1.2: Compiler Design Overview
The need for compilers arises from the need for high-level languages, which are more relevant for problem solving and software development by humans. Moreover, high-level languages are machine independent.
Since development of a compiler is a relatively complex system-development effort, typically having many users and developers, and will be maintained over a life of many years, a formal process should be used for its development. The development process should extend from requirements through verification and validation, and should include reviews, tests, analysis and measures, quality assurance, configuration control, and key documentation. The development process is a part of the overall system life cycle process, which additionally, includes deployment, maintenance, disposal and archival storage. The compiler development process should consist of procedures for writing and documenting the needs and requirements, the architecture and design, construction, integration, and verification and validation of the compiler. Documentation should also include the formal foundations and techniques used, tradeoffs made, alternatives evaluated, and the chosen alternative for design or implementation. Full coverage of all of these in detail is beyond the scope of this course. As we proceed through this course, however, we include high-level needs, requirements, functions, performance considerations, and verification and validation issues for a compiler and its parts.
1.2.1: One-Pass vs. Multi-Pass
Read the paragraph on one-pass and multi-pass compilers. This distinction was more relevant in the early days of computing, when computer memory was limited and processing time was much slower compared to current computers.
A "pass" refers to reading and processing the input, i.e., source or source representation. A one-pass compiler is simpler to implement. However, more sophisticated processing, such as optimizations, may require multiple passes over the source representation.
The compiler is composed of components, which perform the steps of the compilation process. Some of the components may make a separate pass over the source representation--thus, the name of multi-pass. Multi-pass compilers are used for translating more complex languages (for example, high-level language to high-level language), and for performing more complete optimizations. Moreover, multi-pass compilers are easier to verify and validate, because testing and proof of correctness can be accomplished for the smaller components. Multi-pass compilers are also used for translation to an assembler or machine language for a theoretical machine, and for translation to an intermediate representation such as bytecode. Bytecode, or pcode (portable code), is a compact encoding that uses a one-byte instruction, and parameters for data or addresses, to represent the results of syntax and semantic analysis. The bytecode or pcode is independent of a particular machine. It is executed by a virtual machine residing on the target machine.
1.2.2: Structure of a Compiler
Read the CS143 Course Overview handout. You have studied the lecture "Introduction to Compilers" already. The handout gives an overview of the structure of a compiler with a good explanation.
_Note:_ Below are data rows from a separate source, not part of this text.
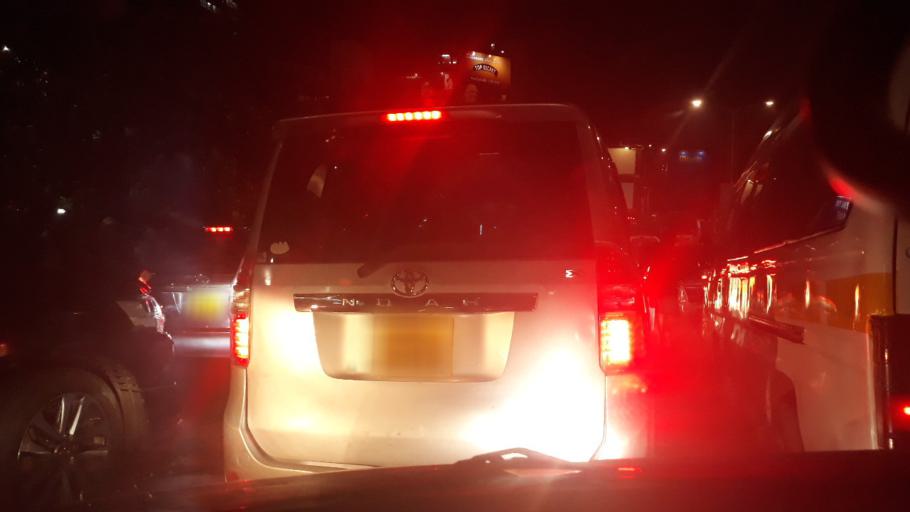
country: KE
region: Nairobi Area
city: Nairobi
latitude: -1.2895
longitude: 36.8269
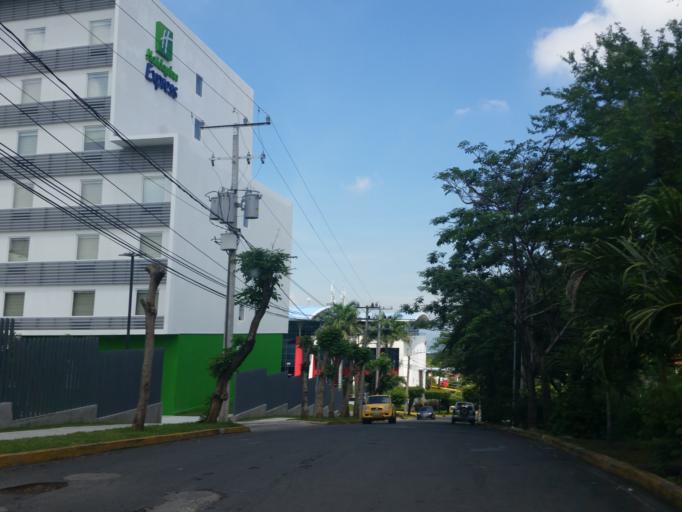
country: NI
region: Managua
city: Managua
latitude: 12.1033
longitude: -86.2556
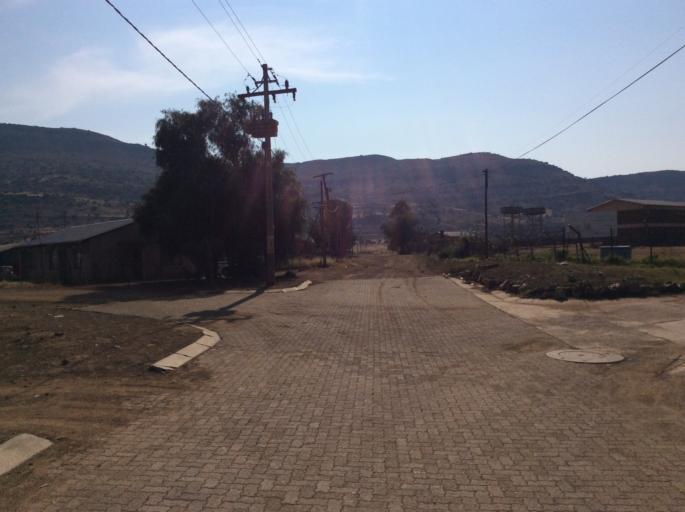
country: LS
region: Mafeteng
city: Mafeteng
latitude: -29.7171
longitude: 27.0299
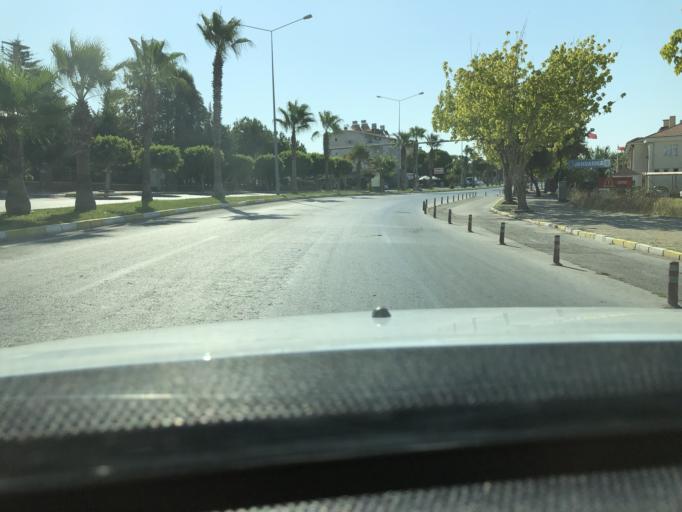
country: TR
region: Antalya
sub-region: Manavgat
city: Side
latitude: 36.7813
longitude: 31.3929
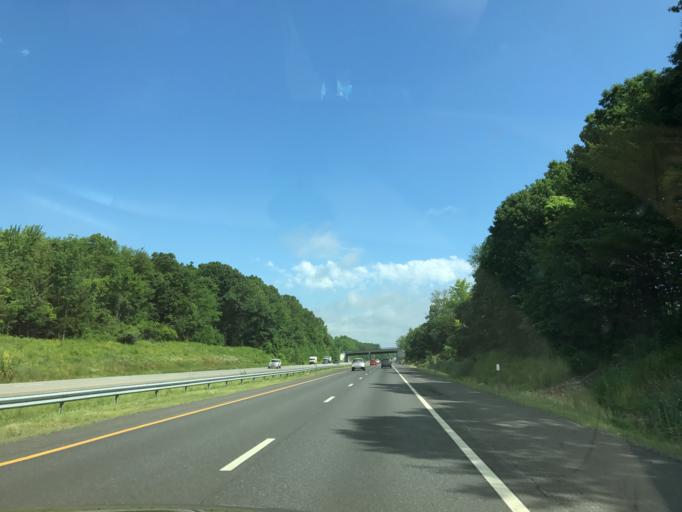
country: US
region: New York
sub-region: Orange County
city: Orange Lake
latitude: 41.5593
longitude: -74.0813
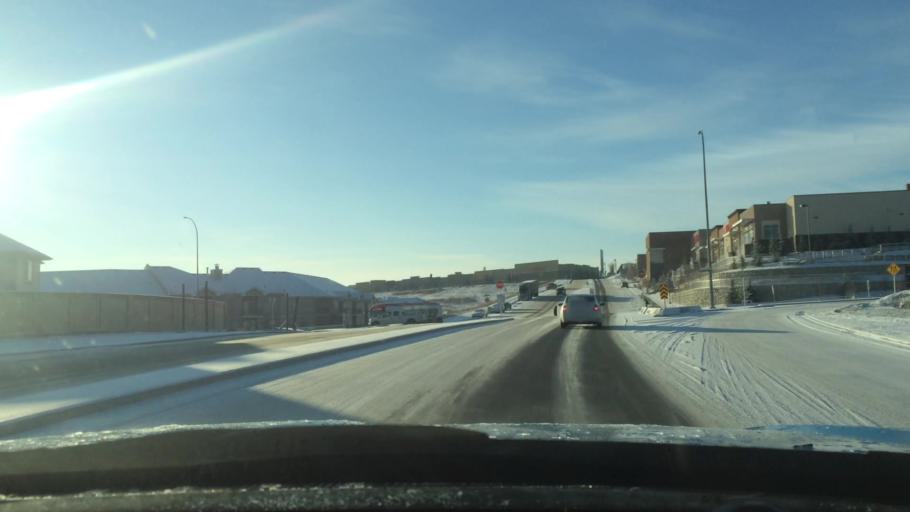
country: CA
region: Alberta
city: Calgary
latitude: 51.1634
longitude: -114.1598
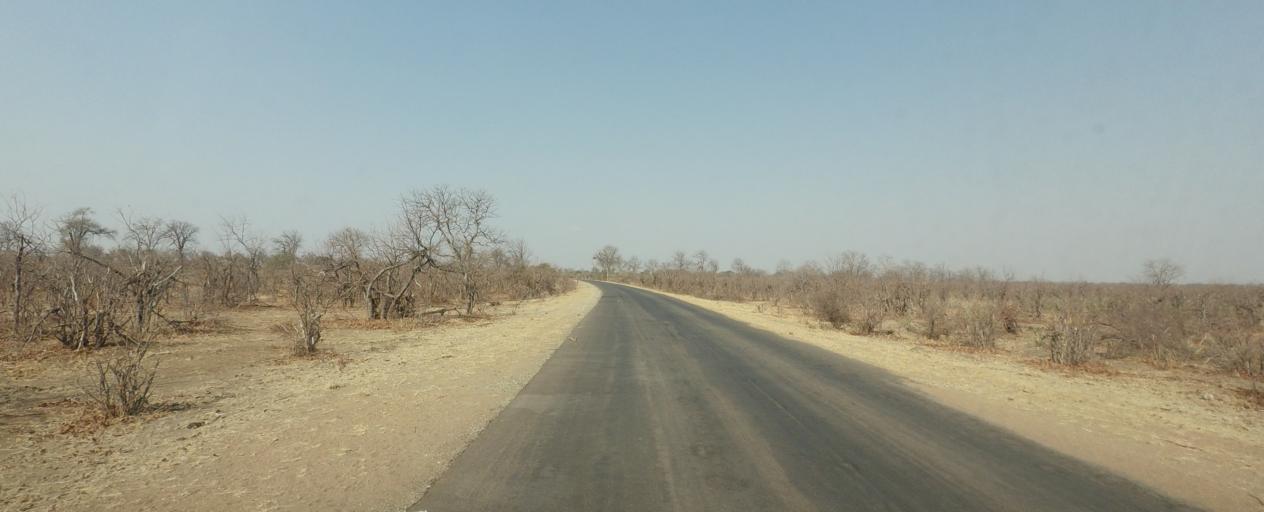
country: ZA
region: Limpopo
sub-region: Mopani District Municipality
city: Giyani
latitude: -23.0978
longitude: 31.4106
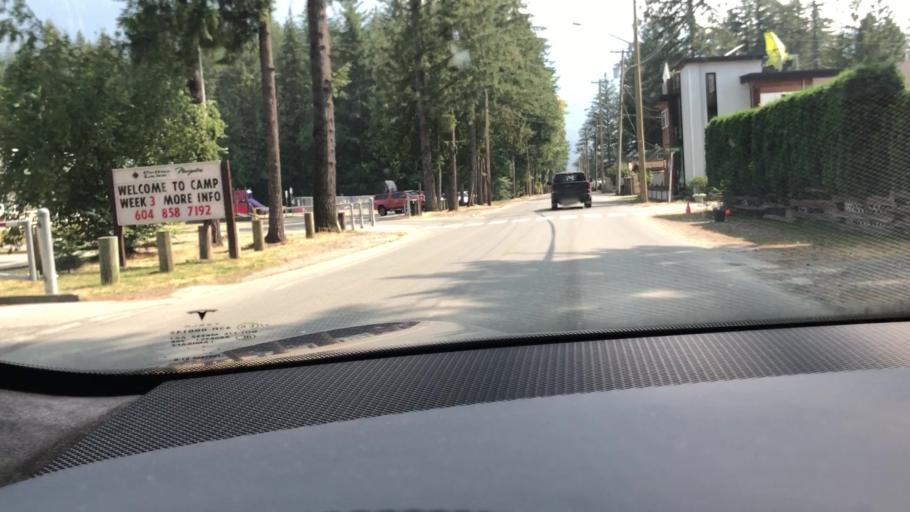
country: CA
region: British Columbia
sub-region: Fraser Valley Regional District
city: Chilliwack
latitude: 49.0729
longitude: -121.9763
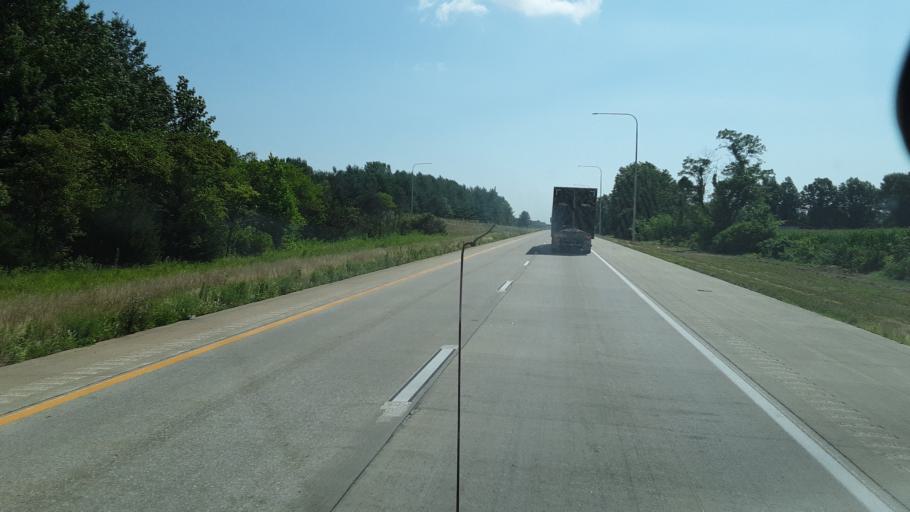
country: US
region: Illinois
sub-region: Effingham County
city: Teutopolis
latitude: 39.1490
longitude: -88.5077
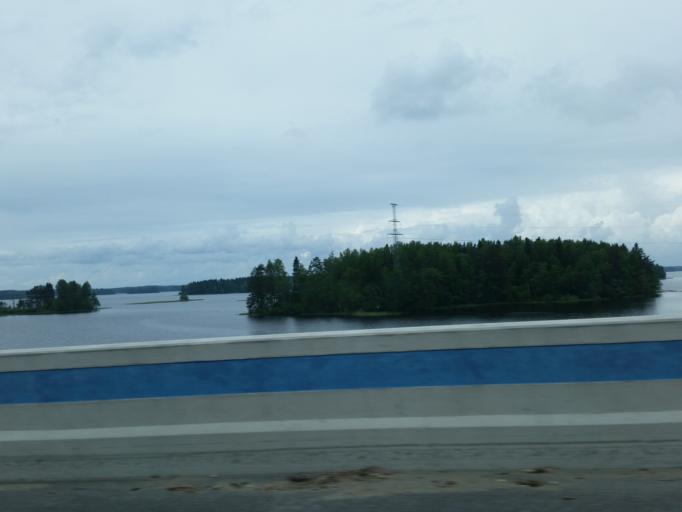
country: FI
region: Northern Savo
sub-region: Kuopio
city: Kuopio
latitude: 62.9458
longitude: 27.6701
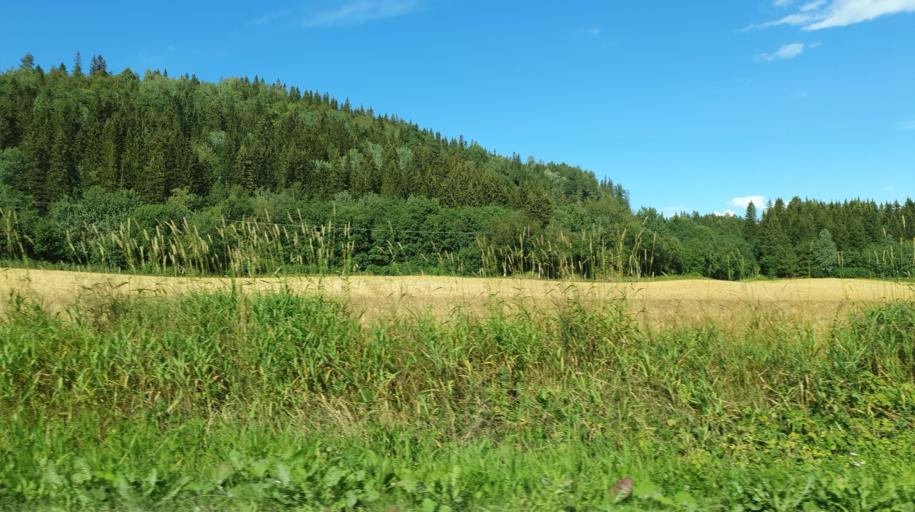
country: NO
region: Nord-Trondelag
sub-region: Levanger
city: Levanger
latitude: 63.6978
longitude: 11.2617
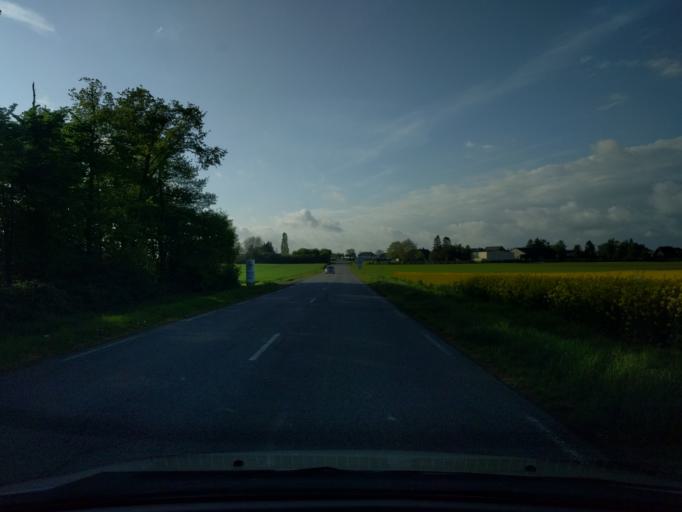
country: FR
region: Haute-Normandie
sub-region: Departement de l'Eure
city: Damville
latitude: 48.9047
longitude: 1.0263
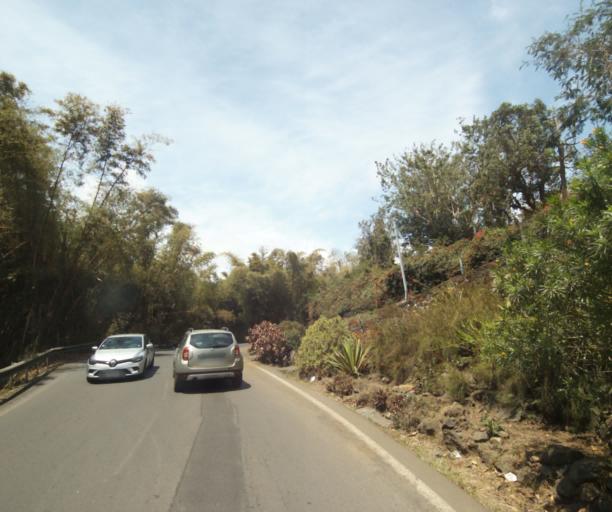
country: RE
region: Reunion
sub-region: Reunion
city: Trois-Bassins
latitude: -21.0832
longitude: 55.2721
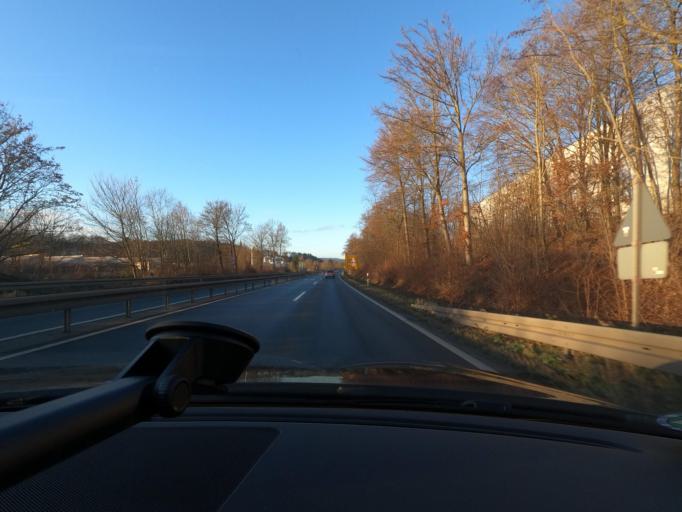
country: DE
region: Lower Saxony
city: Badenhausen
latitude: 51.7536
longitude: 10.2166
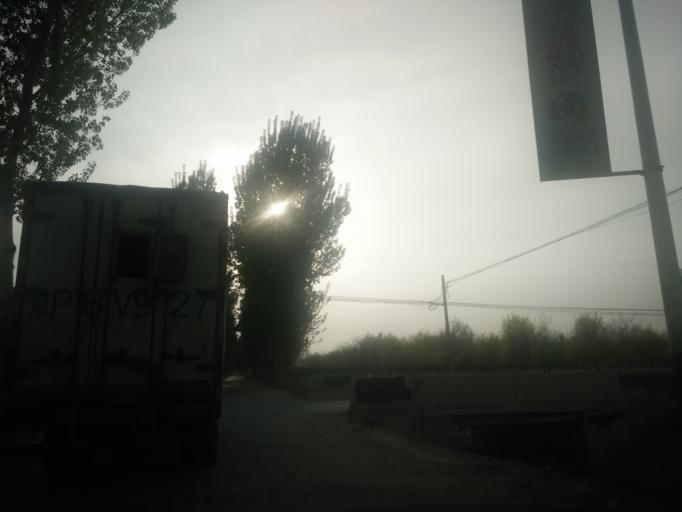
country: CN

This overview describes the front-end process, or analysis stage, of the compilation process. The intermediate code used as an example is TAC, three-address code. The front end, or analysis, consists of lexical analysis, syntax analysis or parsing, semantic analysis, and intermediate code generation. Lexical analysis may be preceded by preprocessing, depending on the language and the development environment.
It also explains the back-end, or synthesis state, of the compilation process, which includes intermediate code optimization, object code generation, and object code optimization. The symbol table and error-handling topics apply to both the front end and to the back end. The section on one-pass versus multi-pass complements the previous explanation of the number of "passes" that a compiler uses.
The handout also has a very good section on history, which helps us understand why the structure of a compiler is as described in previous sections. Read the Historical Perspective section, which shows the important influence of programming languages on the development of compilers.